*Your assignment*. The "1-800-570-7777" line through the end of the listing below is what to set down, word for word, and nothing else.

________________________

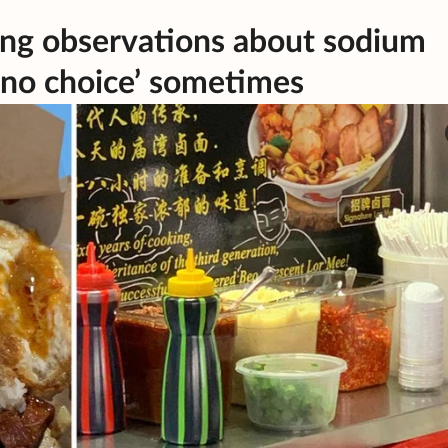
ng observations about sodium
 ‘no choice’ sometimes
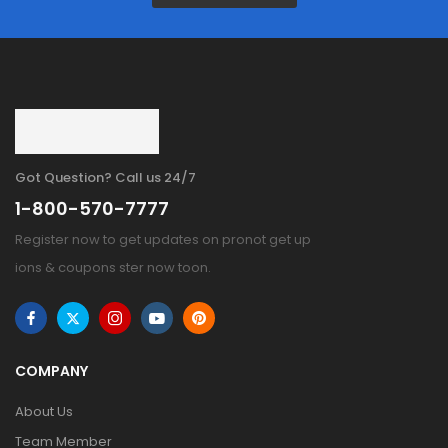
Got Question? Call us 24/7
1-800-570-7777
Register now to get updates on pronot get up
ions & coupons ster now toon.
COMPANY
About Us
Team Member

________________________

*Answer space*.
1-800-570-7777
Register now to get updates on pronot get up
ions & coupons ster now toon.
COMPANY
About Us
Team Member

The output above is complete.